Dobbiamo puntare in primis a una legge nazionale stabile e poi lavorare con operatori e di concerto con enti locali, ma in grande armonia. Dobbiamo ragionare sulla mancata valorizzazione del ruolo del concessionario, funzione di particolare tutela nei confronti del gioco legale, ma anche essere oggettivi per capire che il giocatore è spesso fotografato senza sfumature. Creare ghetti significa danneggiare il giocatore sociale, richiudendolo in ghetti da cui sfugge al controllo famigliare o sociale.

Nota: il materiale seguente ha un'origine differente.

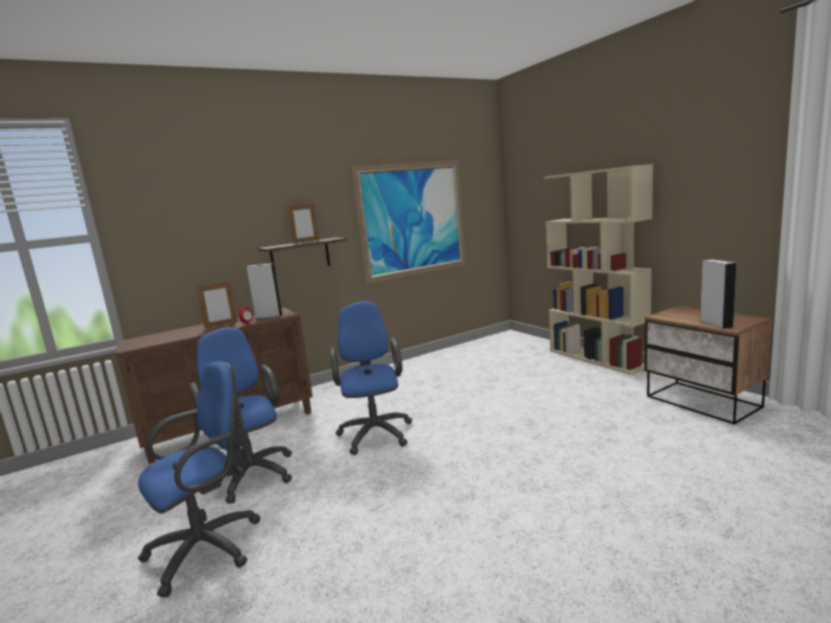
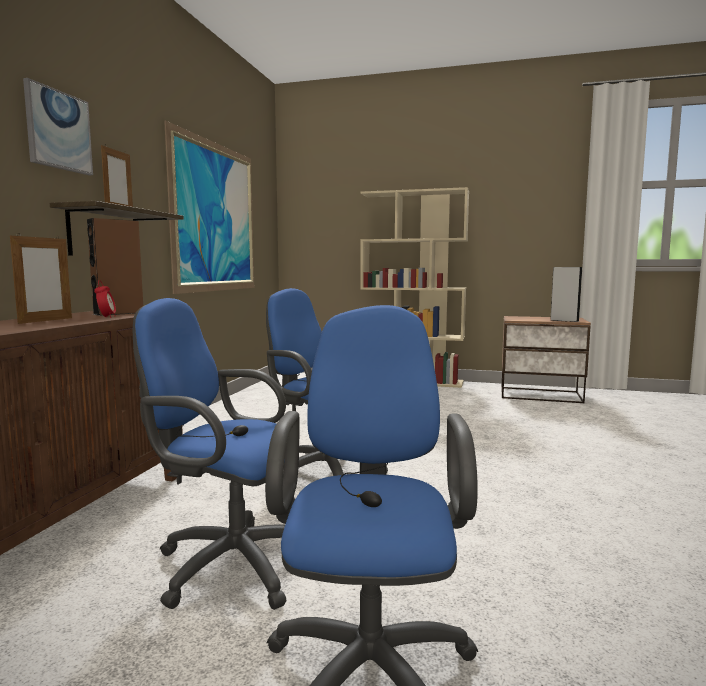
camera: 45 degrees left, 5 degrees down
grey speaker [246,263,283,319] -> brown speaker [87,218,143,316]
none -> picture [23,78,93,175]

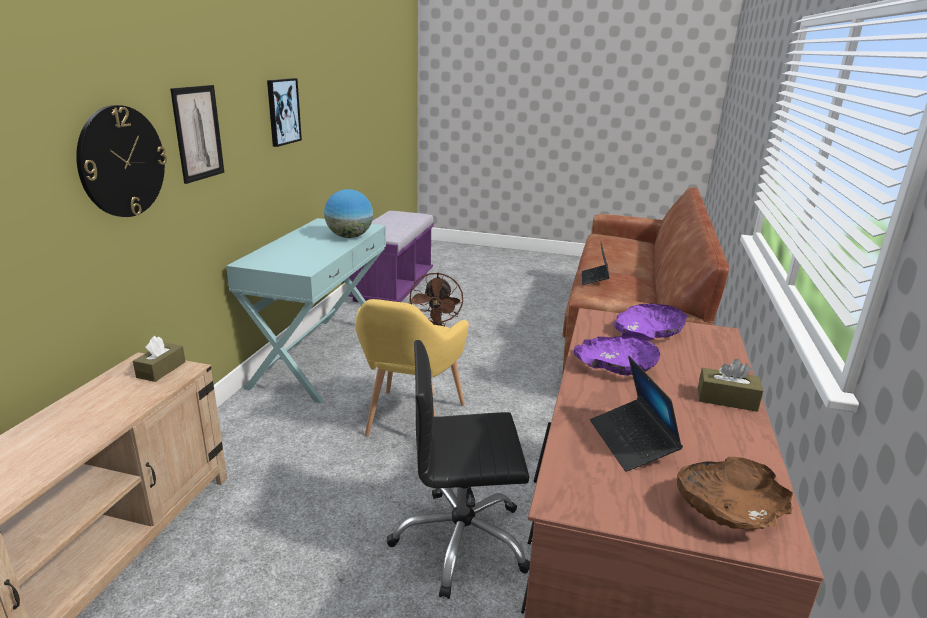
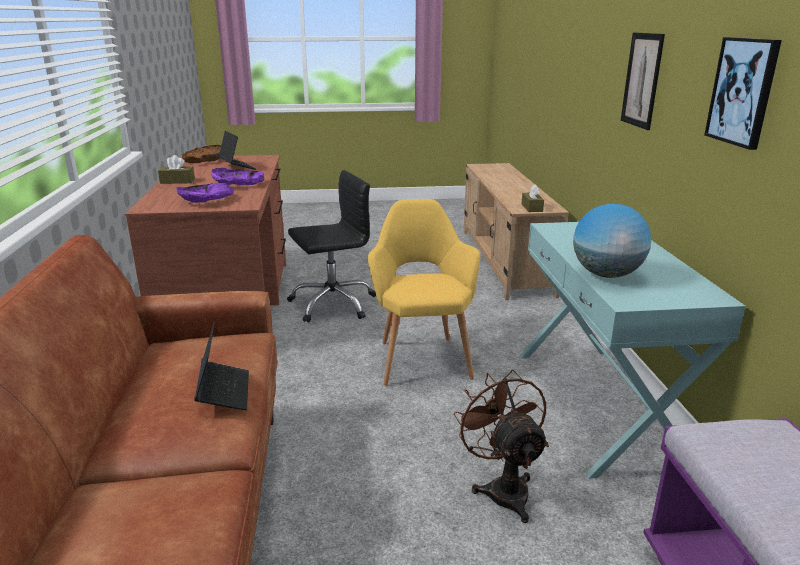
camera: 160 degrees right, 0 degrees up
wall clock [76,105,167,217] -> none

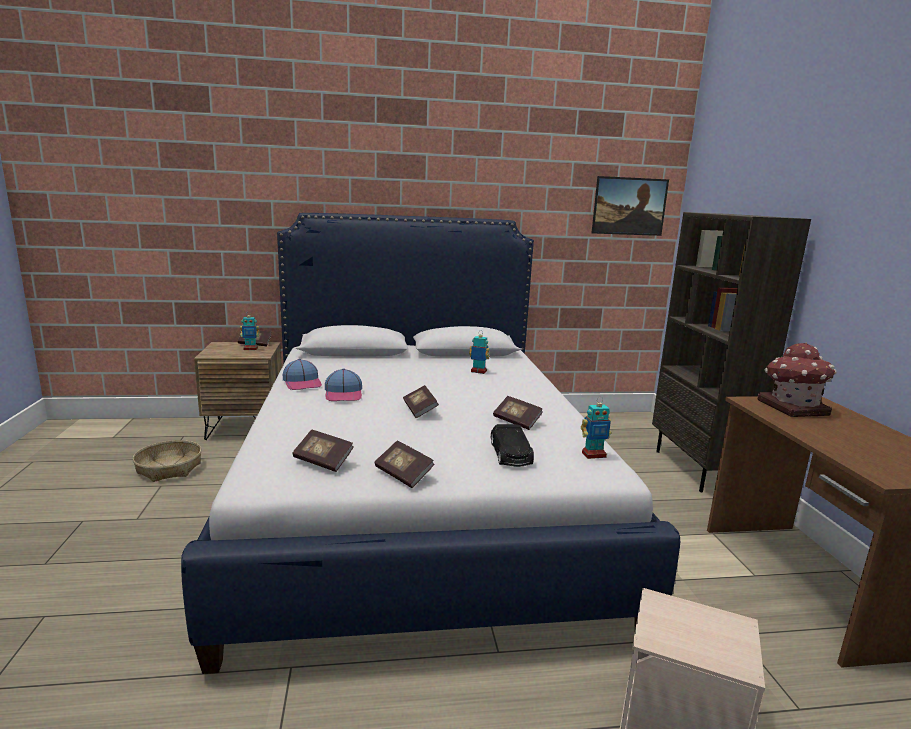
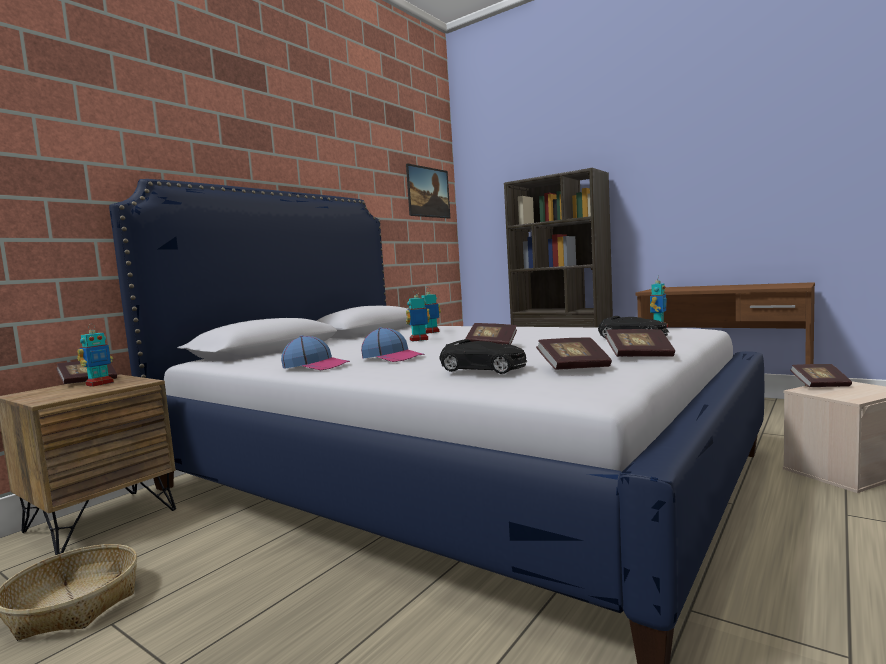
camera: 45 degrees left, 10 degrees down
book [493,396,543,430] -> book moved to [790,364,852,387]
toy house [757,342,837,417] -> none
none -> toy robot [406,290,430,342]
none -> black toy car [439,339,527,374]

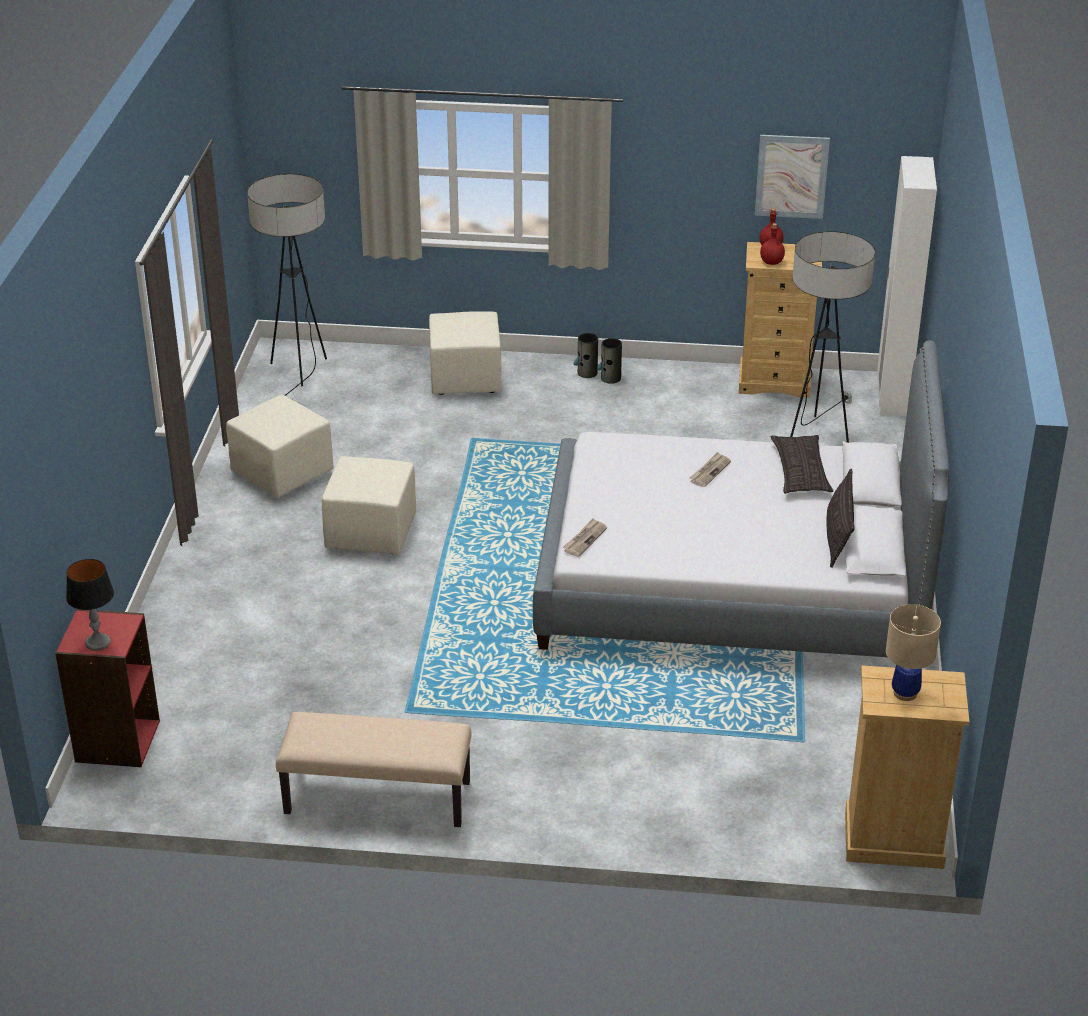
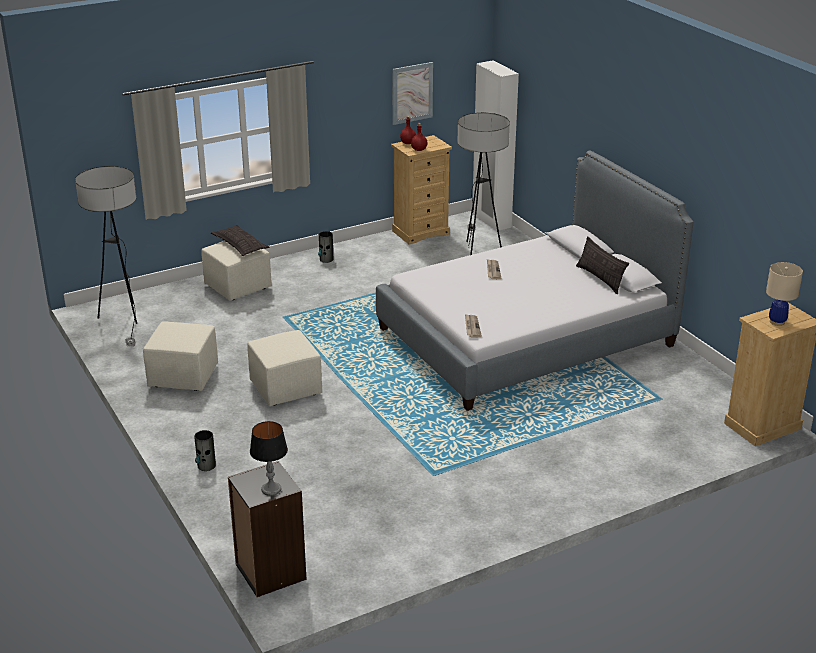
camera: 35 degrees left, 5 degrees down
red bookcase [55,609,160,767] -> black bookcase [228,461,307,597]
beige bench [276,712,471,827] -> none
vase [574,333,598,378] -> vase moved to [194,430,216,471]
pillow [771,435,834,494] -> pillow moved to [211,225,269,256]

“Questa è una materia troppe volte viene affrontata in ottica di pregiudizio”, continua Marino, “sia da una parte che dall’altra, sarebbe necessario fare uno sforzo per superarlo. La non realizzazione dell’art. 14 della legge delega, ha portato alla conferenza Stato-Regioni del 2017, che poi però è stata disattesa dagli attori che l’hanno sottoscritta, e i risultati di ciò sono appunto molto variegati.

Il 2020 è stato un anno di svolta totale. La sospensione del gioco fisico ha fatto sì che ci sia stato lo sviluppo dell’online, difficilmente controllabile, ma anche del gioco illegale, senza riuscire a creare le condizioni per un miglioramento complessivo dell’offerta di gioco. Gli apparecchi di intrattenimento hanno visto diminuire la raccolta totale di 46,5 miliardi, con una diminuzione del gettito di 3,5 miliardi. Bisogna tenere conto di questo, ma anche di quelli che sono gli interventi necessari per dare assistenza ai giocatori problematici.

Distanziamento, individuazione dei luoghi sensibili, orari, dovrebbero far riferimento a normativa nazionale. Andare avanti con proroghe di anno in anno non dà garanzie agli imprenditori, nel combinato di norme non c’è modo di individuare la messa a terra, e ciò finisce per creare un circolo vizioso dove il gatto si morde la coda e aumenta la confusione. 

“In conclusione voglio comunicare che c’è coscienza da parte della commissione di quello che sta capitando, e c’è la volontà di lavorare con in collaborazione con il Governo con l’obiettivo di arrivare a norme chiare che consentano investimenti, garantendo entrate erariali e tutela dei giocatori”.